## Exercise brief
The complete listing should be transcribed precisely.

## Records to process
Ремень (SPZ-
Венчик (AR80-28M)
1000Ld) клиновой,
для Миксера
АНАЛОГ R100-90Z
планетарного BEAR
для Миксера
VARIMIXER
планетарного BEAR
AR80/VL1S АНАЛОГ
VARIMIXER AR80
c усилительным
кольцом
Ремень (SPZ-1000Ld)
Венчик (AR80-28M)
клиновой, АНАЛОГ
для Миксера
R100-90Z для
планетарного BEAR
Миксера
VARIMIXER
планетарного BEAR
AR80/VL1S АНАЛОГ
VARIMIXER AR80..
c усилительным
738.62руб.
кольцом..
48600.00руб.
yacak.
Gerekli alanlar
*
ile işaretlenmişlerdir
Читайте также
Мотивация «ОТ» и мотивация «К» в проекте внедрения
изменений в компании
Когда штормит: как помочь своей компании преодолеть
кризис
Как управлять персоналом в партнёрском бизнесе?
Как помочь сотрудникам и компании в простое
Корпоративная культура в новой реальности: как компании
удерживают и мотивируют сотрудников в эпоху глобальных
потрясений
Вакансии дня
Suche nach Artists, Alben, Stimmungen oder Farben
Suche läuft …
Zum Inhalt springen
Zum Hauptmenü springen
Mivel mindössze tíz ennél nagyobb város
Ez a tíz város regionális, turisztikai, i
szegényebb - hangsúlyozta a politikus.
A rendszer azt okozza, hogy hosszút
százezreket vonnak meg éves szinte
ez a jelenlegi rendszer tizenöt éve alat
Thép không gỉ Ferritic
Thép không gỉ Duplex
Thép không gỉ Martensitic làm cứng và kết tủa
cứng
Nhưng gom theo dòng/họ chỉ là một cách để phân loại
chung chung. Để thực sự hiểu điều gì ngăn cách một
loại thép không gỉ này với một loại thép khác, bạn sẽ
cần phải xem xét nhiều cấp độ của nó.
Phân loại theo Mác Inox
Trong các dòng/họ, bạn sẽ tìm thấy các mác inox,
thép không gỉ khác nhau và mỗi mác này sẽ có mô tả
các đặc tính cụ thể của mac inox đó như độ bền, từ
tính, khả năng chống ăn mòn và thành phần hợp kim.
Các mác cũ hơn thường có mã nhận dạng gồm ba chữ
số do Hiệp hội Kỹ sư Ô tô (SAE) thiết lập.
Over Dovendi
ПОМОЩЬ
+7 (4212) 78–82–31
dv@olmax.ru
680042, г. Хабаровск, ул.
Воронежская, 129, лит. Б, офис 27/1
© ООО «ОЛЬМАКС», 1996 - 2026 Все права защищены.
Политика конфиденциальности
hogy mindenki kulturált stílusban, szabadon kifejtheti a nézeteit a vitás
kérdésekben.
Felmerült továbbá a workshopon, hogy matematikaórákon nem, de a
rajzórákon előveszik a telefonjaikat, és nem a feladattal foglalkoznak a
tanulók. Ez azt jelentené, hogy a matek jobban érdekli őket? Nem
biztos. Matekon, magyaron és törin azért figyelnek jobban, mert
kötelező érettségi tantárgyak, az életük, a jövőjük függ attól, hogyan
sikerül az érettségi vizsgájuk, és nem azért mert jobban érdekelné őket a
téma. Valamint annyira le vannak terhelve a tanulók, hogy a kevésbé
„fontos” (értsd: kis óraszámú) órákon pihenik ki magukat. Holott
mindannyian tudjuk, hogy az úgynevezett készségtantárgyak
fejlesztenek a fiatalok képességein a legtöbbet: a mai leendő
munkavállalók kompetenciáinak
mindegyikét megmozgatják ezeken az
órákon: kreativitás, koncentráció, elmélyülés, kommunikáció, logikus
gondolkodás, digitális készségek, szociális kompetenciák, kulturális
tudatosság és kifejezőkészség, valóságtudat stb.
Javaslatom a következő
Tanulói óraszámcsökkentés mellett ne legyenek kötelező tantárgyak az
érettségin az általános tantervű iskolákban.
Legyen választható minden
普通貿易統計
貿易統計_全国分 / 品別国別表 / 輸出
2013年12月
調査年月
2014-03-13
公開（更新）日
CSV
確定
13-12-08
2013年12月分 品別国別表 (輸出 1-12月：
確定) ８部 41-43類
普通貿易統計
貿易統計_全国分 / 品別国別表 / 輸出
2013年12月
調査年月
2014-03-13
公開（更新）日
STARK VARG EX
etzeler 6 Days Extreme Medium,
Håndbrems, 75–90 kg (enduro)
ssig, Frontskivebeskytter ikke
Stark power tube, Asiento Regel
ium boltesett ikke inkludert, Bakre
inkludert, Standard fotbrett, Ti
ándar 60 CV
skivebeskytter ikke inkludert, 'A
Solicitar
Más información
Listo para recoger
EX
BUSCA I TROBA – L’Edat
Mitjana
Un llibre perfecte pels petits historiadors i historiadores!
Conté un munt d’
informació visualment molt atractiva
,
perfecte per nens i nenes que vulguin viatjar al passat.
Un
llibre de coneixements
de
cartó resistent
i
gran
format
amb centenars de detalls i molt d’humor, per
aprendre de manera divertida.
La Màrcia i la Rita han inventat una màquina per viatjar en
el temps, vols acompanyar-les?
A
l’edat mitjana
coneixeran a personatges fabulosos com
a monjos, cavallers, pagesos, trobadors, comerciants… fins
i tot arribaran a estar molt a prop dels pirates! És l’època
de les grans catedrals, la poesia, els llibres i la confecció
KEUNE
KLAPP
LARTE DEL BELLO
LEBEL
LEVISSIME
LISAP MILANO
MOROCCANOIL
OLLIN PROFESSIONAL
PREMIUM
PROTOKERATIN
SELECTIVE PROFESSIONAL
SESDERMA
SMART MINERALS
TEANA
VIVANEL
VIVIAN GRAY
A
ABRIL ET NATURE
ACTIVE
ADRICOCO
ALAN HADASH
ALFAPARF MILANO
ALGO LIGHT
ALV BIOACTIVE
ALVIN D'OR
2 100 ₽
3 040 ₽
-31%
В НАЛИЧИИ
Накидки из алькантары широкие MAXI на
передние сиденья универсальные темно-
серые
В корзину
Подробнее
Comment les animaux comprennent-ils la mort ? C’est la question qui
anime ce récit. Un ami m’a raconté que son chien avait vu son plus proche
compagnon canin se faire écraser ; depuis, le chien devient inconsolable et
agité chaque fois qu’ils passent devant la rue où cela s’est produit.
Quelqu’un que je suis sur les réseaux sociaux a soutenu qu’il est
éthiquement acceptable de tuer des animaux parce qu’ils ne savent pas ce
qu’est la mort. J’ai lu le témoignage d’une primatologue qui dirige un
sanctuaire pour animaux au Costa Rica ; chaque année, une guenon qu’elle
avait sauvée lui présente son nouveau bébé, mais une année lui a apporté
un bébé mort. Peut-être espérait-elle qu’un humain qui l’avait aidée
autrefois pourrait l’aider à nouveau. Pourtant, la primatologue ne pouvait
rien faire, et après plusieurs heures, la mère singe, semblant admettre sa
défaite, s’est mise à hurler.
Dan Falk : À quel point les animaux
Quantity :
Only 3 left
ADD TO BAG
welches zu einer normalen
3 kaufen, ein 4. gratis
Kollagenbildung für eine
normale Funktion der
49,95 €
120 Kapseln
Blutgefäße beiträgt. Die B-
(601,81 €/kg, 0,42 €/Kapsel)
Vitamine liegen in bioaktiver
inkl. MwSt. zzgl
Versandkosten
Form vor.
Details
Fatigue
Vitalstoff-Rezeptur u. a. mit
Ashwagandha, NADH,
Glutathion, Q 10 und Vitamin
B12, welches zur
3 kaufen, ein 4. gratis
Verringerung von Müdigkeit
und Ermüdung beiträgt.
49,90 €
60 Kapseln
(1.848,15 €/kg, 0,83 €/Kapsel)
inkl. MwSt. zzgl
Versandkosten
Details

## Response to this task
Ремень (SPZ-
Венчик (AR80-28M)
1000Ld) клиновой,
для Миксера
АНАЛОГ R100-90Z
планетарного BEAR
для Миксера
VARIMIXER
планетарного BEAR
AR80/VL1S АНАЛОГ
VARIMIXER AR80
c усилительным
кольцом
Ремень (SPZ-1000Ld)
Венчик (AR80-28M)
клиновой, АНАЛОГ
для Миксера
R100-90Z для
планетарного BEAR
Миксера
VARIMIXER
планетарного BEAR
AR80/VL1S АНАЛОГ
VARIMIXER AR80..
c усилительным
738.62руб.
кольцом..
48600.00руб.
yacak.
Gerekli alanlar
*
ile işaretlenmişlerdir
Читайте также
Мотивация «ОТ» и мотивация «К» в проекте внедрения
изменений в компании
Когда штормит: как помочь своей компании преодолеть
кризис
Как управлять персоналом в партнёрском бизнесе?
Как помочь сотрудникам и компании в простое
Корпоративная культура в новой реальности: как компании
удерживают и мотивируют сотрудников в эпоху глобальных
потрясений
Вакансии дня
Suche nach Artists, Alben, Stimmungen oder Farben
Suche läuft …
Zum Inhalt springen
Zum Hauptmenü springen
Mivel mindössze tíz ennél nagyobb város
Ez a tíz város regionális, turisztikai, i
szegényebb - hangsúlyozta a politikus.
A rendszer azt okozza, hogy hosszút
százezreket vonnak meg éves szinte
ez a jelenlegi rendszer tizenöt éve alat
Thép không gỉ Ferritic
Thép không gỉ Duplex
Thép không gỉ Martensitic làm cứng và kết tủa
cứng
Nhưng gom theo dòng/họ chỉ là một cách để phân loại
chung chung. Để thực sự hiểu điều gì ngăn cách một
loại thép không gỉ này với một loại thép khác, bạn sẽ
cần phải xem xét nhiều cấp độ của nó.
Phân loại theo Mác Inox
Trong các dòng/họ, bạn sẽ tìm thấy các mác inox,
thép không gỉ khác nhau và mỗi mác này sẽ có mô tả
các đặc tính cụ thể của mac inox đó như độ bền, từ
tính, khả năng chống ăn mòn và thành phần hợp kim.
Các mác cũ hơn thường có mã nhận dạng gồm ba chữ
số do Hiệp hội Kỹ sư Ô tô (SAE) thiết lập.
Over Dovendi
ПОМОЩЬ
+7 (4212) 78–82–31
dv@olmax.ru
680042, г. Хабаровск, ул.
Воронежская, 129, лит. Б, офис 27/1
© ООО «ОЛЬМАКС», 1996 - 2026 Все права защищены.
Политика конфиденциальности
hogy mindenki kulturált stílusban, szabadon kifejtheti a nézeteit a vitás
kérdésekben.
Felmerült továbbá a workshopon, hogy matematikaórákon nem, de a
rajzórákon előveszik a telefonjaikat, és nem a feladattal foglalkoznak a
tanulók. Ez azt jelentené, hogy a matek jobban érdekli őket? Nem
biztos. Matekon, magyaron és törin azért figyelnek jobban, mert
kötelező érettségi tantárgyak, az életük, a jövőjük függ attól, hogyan
sikerül az érettségi vizsgájuk, és nem azért mert jobban érdekelné őket a
téma. Valamint annyira le vannak terhelve a tanulók, hogy a kevésbé
„fontos” (értsd: kis óraszámú) órákon pihenik ki magukat. Holott
mindannyian tudjuk, hogy az úgynevezett készségtantárgyak
fejlesztenek a fiatalok képességein a legtöbbet: a mai leendő
munkavállalók kompetenciáinak
mindegyikét megmozgatják ezeken az
órákon: kreativitás, koncentráció, elmélyülés, kommunikáció, logikus
gondolkodás, digitális készségek, szociális kompetenciák, kulturális
tudatosság és kifejezőkészség, valóságtudat stb.
Javaslatom a következő
Tanulói óraszámcsökkentés mellett ne legyenek kötelező tantárgyak az
érettségin az általános tantervű iskolákban.
Legyen választható minden
普通貿易統計
貿易統計_全国分 / 品別国別表 / 輸出
2013年12月
調査年月
2014-03-13
公開（更新）日
CSV
確定
13-12-08
2013年12月分 品別国別表 (輸出 1-12月：
確定) ８部 41-43類
普通貿易統計
貿易統計_全国分 / 品別国別表 / 輸出
2013年12月
調査年月
2014-03-13
公開（更新）日
STARK VARG EX
etzeler 6 Days Extreme Medium,
Håndbrems, 75–90 kg (enduro)
ssig, Frontskivebeskytter ikke
Stark power tube, Asiento Regel
ium boltesett ikke inkludert, Bakre
inkludert, Standard fotbrett, Ti
ándar 60 CV
skivebeskytter ikke inkludert, 'A
Solicitar
Más información
Listo para recoger
EX
BUSCA I TROBA – L’Edat
Mitjana
Un llibre perfecte pels petits historiadors i historiadores!
Conté un munt d’
informació visualment molt atractiva
,
perfecte per nens i nenes que vulguin viatjar al passat.
Un
llibre de coneixements
de
cartó resistent
i
gran
format
amb centenars de detalls i molt d’humor, per
aprendre de manera divertida.
La Màrcia i la Rita han inventat una màquina per viatjar en
el temps, vols acompanyar-les?
A
l’edat mitjana
coneixeran a personatges fabulosos com
a monjos, cavallers, pagesos, trobadors, comerciants… fins
i tot arribaran a estar molt a prop dels pirates! És l’època
de les grans catedrals, la poesia, els llibres i la confecció
KEUNE
KLAPP
LARTE DEL BELLO
LEBEL
LEVISSIME
LISAP MILANO
MOROCCANOIL
OLLIN PROFESSIONAL
PREMIUM
PROTOKERATIN
SELECTIVE PROFESSIONAL
SESDERMA
SMART MINERALS
TEANA
VIVANEL
VIVIAN GRAY
A
ABRIL ET NATURE
ACTIVE
ADRICOCO
ALAN HADASH
ALFAPARF MILANO
ALGO LIGHT
ALV BIOACTIVE
ALVIN D'OR
2 100 ₽
3 040 ₽
-31%
В НАЛИЧИИ
Накидки из алькантары широкие MAXI на
передние сиденья универсальные темно-
серые
В корзину
Подробнее
Comment les animaux comprennent-ils la mort ? C’est la question qui
anime ce récit. Un ami m’a raconté que son chien avait vu son plus proche
compagnon canin se faire écraser ; depuis, le chien devient inconsolable et
agité chaque fois qu’ils passent devant la rue où cela s’est produit.
Quelqu’un que je suis sur les réseaux sociaux a soutenu qu’il est
éthiquement acceptable de tuer des animaux parce qu’ils ne savent pas ce
qu’est la mort. J’ai lu le témoignage d’une primatologue qui dirige un
sanctuaire pour animaux au Costa Rica ; chaque année, une guenon qu’elle
avait sauvée lui présente son nouveau bébé, mais une année lui a apporté
un bébé mort. Peut-être espérait-elle qu’un humain qui l’avait aidée
autrefois pourrait l’aider à nouveau. Pourtant, la primatologue ne pouvait
rien faire, et après plusieurs heures, la mère singe, semblant admettre sa
défaite, s’est mise à hurler.
Dan Falk : À quel point les animaux
Quantity :
Only 3 left
ADD TO BAG
welches zu einer normalen
3 kaufen, ein 4. gratis
Kollagenbildung für eine
normale Funktion der
49,95 €
120 Kapseln
Blutgefäße beiträgt. Die B-
(601,81 €/kg, 0,42 €/Kapsel)
Vitamine liegen in bioaktiver
inkl. MwSt. zzgl
Versandkosten
Form vor.
Details
Fatigue
Vitalstoff-Rezeptur u. a. mit
Ashwagandha, NADH,
Glutathion, Q 10 und Vitamin
B12, welches zur
3 kaufen, ein 4. gratis
Verringerung von Müdigkeit
und Ermüdung beiträgt.
49,90 €
60 Kapseln
(1.848,15 €/kg, 0,83 €/Kapsel)
inkl. MwSt. zzgl
Versandkosten
Details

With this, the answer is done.